# Printing from an Airport Express



## BikerRob (Dec 20, 2007)

I recently switched my router to an Airport Extreme. It's located in my basement, and I am using the wireless throughout my house.
However, my Network Printer must be connected via Ethernet, and I'd like to have it upstairs in my home office.
If I buy an Airport Express, can I bridge it with the Extreme and connect the Network Printer to it? 

What would be the best way to have the printer in my office when the Extreme is in the basement (I'm getting tired of going up and down the stairs!!)

TIA
Rob


----------



## Natobasso (Dec 20, 2007)

Set up the printer on a mac and turn on 'printer sharing'. Make sure that mac is on the wireless network. Of course if the printer has built in wireless and print server you wouldn't need to do these steps.


----------



## BikerRob (Dec 20, 2007)

My problem is I use a macbook in my office, and I don't want to connect directly to it because if my macbook is shut off (or I'm using it anywhere else in the house), I want my wife and daughter to still be able to access the printer.

The printer (HP Color LaserJet 2600n) is a network printer, but is not wireless.
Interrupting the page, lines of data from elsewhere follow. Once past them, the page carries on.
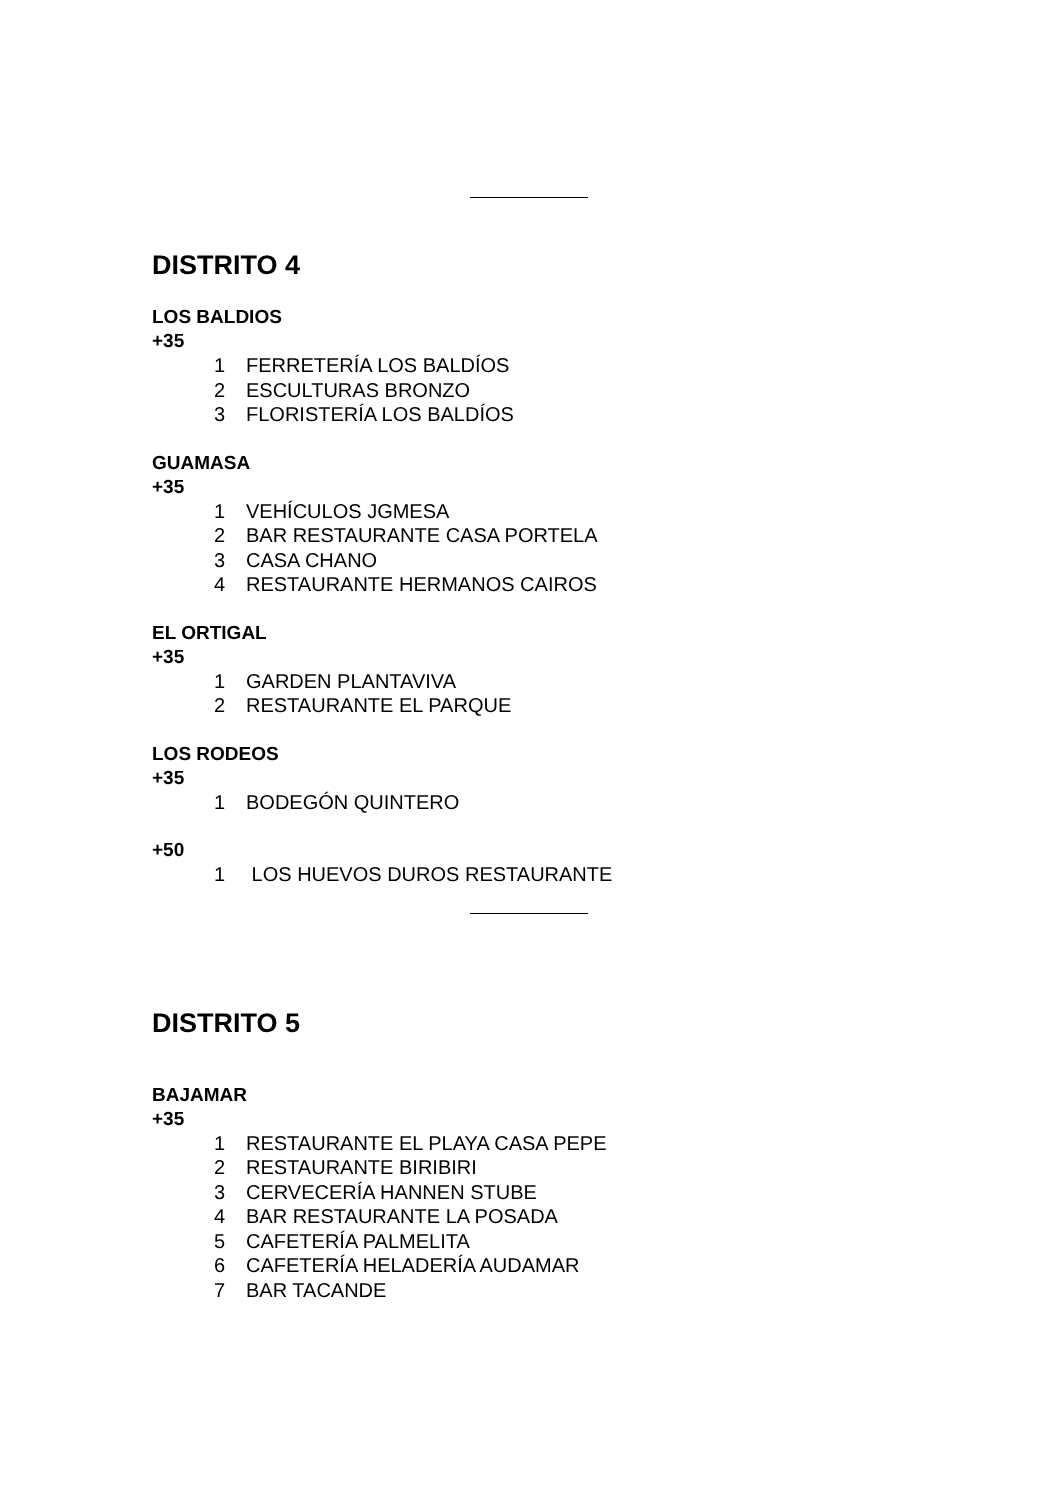DISTRITO 4
LOS BALDIOS
+35
1 FERRETERÍA LOS BALDÍOS
2 ESCULTURAS BRONZO
3 FLORISTERÍA LOS BALDÍOS
GUAMASA
+35
1 VEHÍCULOS JGMESA
2 BAR RESTAURANTE CASA PORTELA
3 CASA CHANO
4 RESTAURANTE HERMANOS CAIROS
EL ORTIGAL
+35
1 GARDEN PLANTAVIVA
2 RESTAURANTE EL PARQUE
LOS RODEOS
+35
1 BODEGÓN QUINTERO
+50
1 LOS HUEVOS DUROS RESTAURANTE
DISTRITO 5
BAJAMAR
+35
1 RESTAURANTE EL PLAYA CASA PEPE
2 RESTAURANTE BIRIBIRI
3 CERVECERÍA HANNEN STUBE
4 BAR RESTAURANTE LA POSADA
5 CAFETERÍA PALMELITA
6 CAFETERÍA HELADERÍA AUDAMAR
7 BAR TACANDE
It has an ethernet connection.

So, ideally, I'd like to connect it via Ethernet to a router of some sort that wirelessly connects to my Airport Extreme


----------



## macbri (Dec 20, 2007)

We have an Airport Extreme connected to our DSL modem for a MacBook Pro and MacBook.   The Airport Extreme is set up as an WDS main Base station, and then an Airport Express in the living room is a remote base station.  The main thing is the Express does not distribute IP addresses itself.  An Xbox360 is connected via ethernet to the Express, and can connect to Xbox Live just fine.

Not exactly what you're looking for, I know, but if the Xbox360 is on the network for us, I should think connecting a network-capable printer to the Express would work fine.  Admittedly, it'd be harder to play games on it, but hey, can't help there


----------



## BikerRob (Dec 20, 2007)

Okay, so if I'm understanding you - I can plug an Ethernet cable from my printer into the Express?

Rob


----------



## macbri (Dec 21, 2007)

Yeah, we have an ethernet cable from our xbox to the Express, works fine.


----------



## Natobasso (Dec 21, 2007)

Yep, the express has an ethernet port on it. As long as your printer has a built in print server you should be good. 

Go here and search for the phrase 'Share a Single Printer &#8212; Wirelessly':
http://www.apple.com/airportexpress/


----------